• _PROBLEMS TO SOLVE_
1) According to the write-up on the RabbitMQ test queues, at what point does a worker ACK a test request?
2) Pick up the write-up on the RabbitMQ test queues after its last sentence and keep it going.

• _SELECTED EXCERPT_
▬▬▬

Due to Swift's "eventual consistency" property, we can't rely on a group of files (like exit-code and testpkg-version) to be visible at exactly the same time for a particular client, so we must store them in result.tar to achieve atomicity instead of storing them individually.

AMQP queues

RabbitMQ server

AMQP (we use the RabbitMQ server implementation) provides a very robust and simple to use job distribution system, i. e. to coordinate running test requests amongst an arbitrary number of workers. We use explicit ACKs, and ACK only after a test request has been fully processed and its logs stored in swift. Should a worker or a test run fail anywhere in between and the request does not get ACK'ed, it will just be handed to the next worker. This ensures that we never lose test requests in the event of worker failures.

RabbitMQ provides failover with mirrored queues to avoid a single point of failure. This is not currently being used, as RabbitMQ is very robust and runs in its own cloud instance (Juju service rabbitmq-server).

Queue structure

We want to use a reasonably fine-grained queue structure so that we can support workers that serve only certain releases, architectures, virtualization servers, real hardware, etc. For example: debci-wily-amd64 or debci-trusty-armhf. As test requests are not long-lived objects, we remain flexible here and can introduce further granularity as needed; e. g. we might want a trusty-amd64-laptop-nvidia (i. e. running on bare metal without virtualization) queue in the future.

A particular test request (i. e. a queue message) currently just consists of the source package name. Additional fields, such as "PPA name" or perhaps version constraints may be added in the future.

Juju service

This uses the standard charm store RabbitMQ charm with some customizations:

  • Remove almighty "guest" user
  • Create user for test requests with random password and limited capabilities (nothing else than creating new messages); these are the credentials for clients like proposed-migration

As usual with the charm, worker services create a relation to the RabbitMQ service, which creates individual credentials for them.

▬▬▬

• _GIVEN RECORDS_
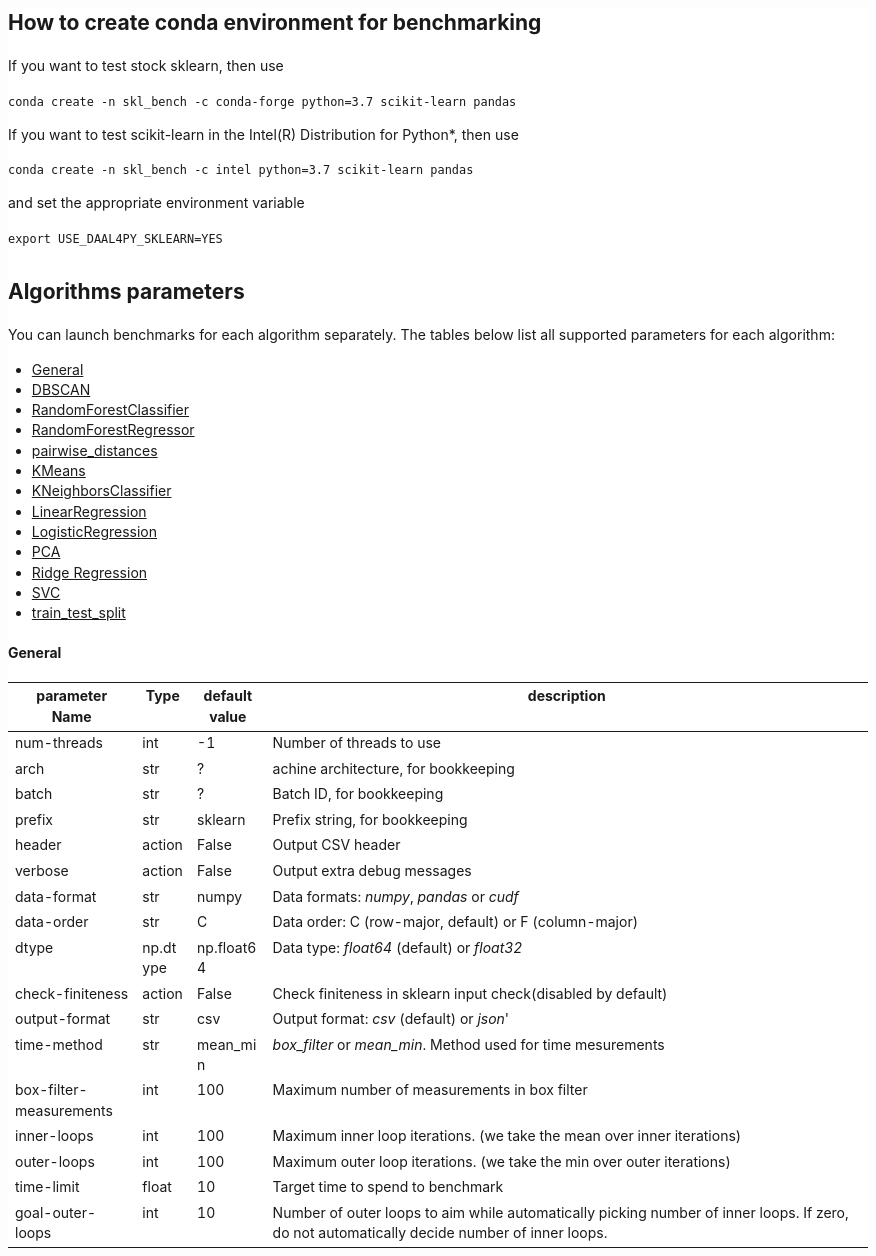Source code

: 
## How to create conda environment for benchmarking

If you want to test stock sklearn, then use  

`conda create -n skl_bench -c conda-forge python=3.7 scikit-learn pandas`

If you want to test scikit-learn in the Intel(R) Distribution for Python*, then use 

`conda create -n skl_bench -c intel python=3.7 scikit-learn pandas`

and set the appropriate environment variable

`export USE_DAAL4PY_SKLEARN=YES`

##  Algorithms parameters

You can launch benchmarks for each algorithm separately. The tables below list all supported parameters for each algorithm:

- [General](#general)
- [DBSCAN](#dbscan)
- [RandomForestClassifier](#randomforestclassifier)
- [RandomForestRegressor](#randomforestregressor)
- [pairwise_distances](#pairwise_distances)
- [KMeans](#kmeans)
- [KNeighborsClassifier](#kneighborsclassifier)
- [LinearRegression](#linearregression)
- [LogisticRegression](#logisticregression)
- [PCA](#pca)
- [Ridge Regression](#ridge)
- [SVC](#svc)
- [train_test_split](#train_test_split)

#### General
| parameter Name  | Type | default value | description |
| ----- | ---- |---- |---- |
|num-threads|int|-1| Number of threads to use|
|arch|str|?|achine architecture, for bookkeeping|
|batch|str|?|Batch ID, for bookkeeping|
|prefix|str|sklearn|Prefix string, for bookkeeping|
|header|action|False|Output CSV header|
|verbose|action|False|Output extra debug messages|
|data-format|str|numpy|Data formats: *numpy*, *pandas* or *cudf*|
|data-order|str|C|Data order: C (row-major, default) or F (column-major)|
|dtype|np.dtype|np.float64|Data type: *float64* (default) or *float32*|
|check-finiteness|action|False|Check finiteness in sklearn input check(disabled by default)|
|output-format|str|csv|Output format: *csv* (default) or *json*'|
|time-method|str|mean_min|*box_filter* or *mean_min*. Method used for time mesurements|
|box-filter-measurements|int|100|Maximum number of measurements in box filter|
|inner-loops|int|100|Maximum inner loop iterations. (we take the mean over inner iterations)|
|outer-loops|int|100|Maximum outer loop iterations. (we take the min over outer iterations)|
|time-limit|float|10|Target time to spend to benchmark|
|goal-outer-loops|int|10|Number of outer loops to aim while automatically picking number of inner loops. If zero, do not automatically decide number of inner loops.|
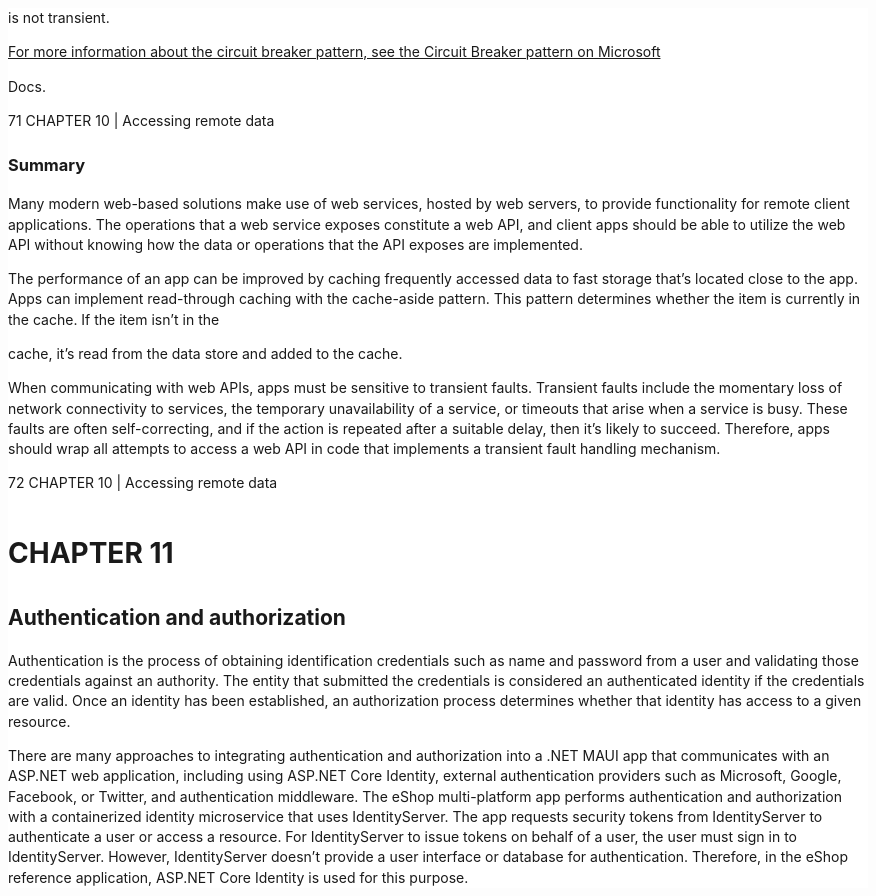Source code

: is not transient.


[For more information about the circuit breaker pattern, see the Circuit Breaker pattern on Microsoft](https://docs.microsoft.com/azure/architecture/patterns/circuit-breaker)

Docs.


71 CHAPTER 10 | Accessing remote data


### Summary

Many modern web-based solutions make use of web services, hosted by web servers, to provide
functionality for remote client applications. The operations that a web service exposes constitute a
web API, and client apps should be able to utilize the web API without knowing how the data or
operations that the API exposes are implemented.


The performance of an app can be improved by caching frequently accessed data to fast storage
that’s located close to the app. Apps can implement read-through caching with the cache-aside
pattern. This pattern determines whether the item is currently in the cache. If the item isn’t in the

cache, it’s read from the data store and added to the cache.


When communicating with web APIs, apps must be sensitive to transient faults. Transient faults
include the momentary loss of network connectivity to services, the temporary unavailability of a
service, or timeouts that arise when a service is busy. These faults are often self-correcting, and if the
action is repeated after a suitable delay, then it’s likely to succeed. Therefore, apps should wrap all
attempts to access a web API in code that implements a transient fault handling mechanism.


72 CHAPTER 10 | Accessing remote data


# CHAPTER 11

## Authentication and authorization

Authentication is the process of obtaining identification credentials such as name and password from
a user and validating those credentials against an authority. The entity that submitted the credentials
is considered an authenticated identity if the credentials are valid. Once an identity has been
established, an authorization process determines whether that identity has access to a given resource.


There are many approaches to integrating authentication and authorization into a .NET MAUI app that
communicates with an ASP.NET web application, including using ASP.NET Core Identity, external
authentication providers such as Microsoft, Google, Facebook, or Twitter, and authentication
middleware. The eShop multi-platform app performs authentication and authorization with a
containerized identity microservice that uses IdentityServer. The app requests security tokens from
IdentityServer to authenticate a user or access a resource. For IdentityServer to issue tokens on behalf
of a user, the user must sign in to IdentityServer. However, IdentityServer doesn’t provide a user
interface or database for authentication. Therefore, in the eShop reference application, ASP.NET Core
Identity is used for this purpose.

▬▬▬

• _ACTIVITY ANSWERS_
1) Only after the test request has been fully processed and its logs stored in swift.

2)
The rabbitmq-server Juju service is exposed on a "public" IP (162.213.33.228), but accessible only within the Canonical VPN and firewalled to only be accessible from snakefruit.canonical.com (the proposed-migration host running britney) and any external workers.

Workers

Integration with proposed-migration (britney)

debci results browser

Deployment

Administration

  • Reqesting manual runs is done with britney's run-autopkgtest script on snakefruit. Due to firewalling this currently can only be run on snakefruit, so define this shell alias:

     alias run-autopkgtest='ssh snakefruit.canonical.com sudo -i -u ubuntu-archive run-autopkgtest'

    Then you can run run-autopkgtest --help to see the usage. E. g.

     # specific architecture
     run-autopkgtest -s wily -a armhf libpng udisks2
     # all configured britney architectures (current default: i386, amd64)
     run-autopkgtest -s wily libpng udisks2
  • Show queue lengths, until that gets shown in debci:

    ssh -t wendigo.canonical.com sudo -H -u prod-ues-proposed-migration \
        juju ssh rabbitmq-server/0 sudo rabbitmqctl list_queues
  • Show currently running tests:
    ssh wendigo.canonical.com sudo -H -u prod-ues-proposed-migration \
        juju ssh autopkgtest-cloud-worker/0 "'ps ux|grep runner/adt-run'"
  • Show all "temporary testbed failure" results, which in most cases are infrastructure bugs; there should be zero. (Brandon is working on showing them in debci.)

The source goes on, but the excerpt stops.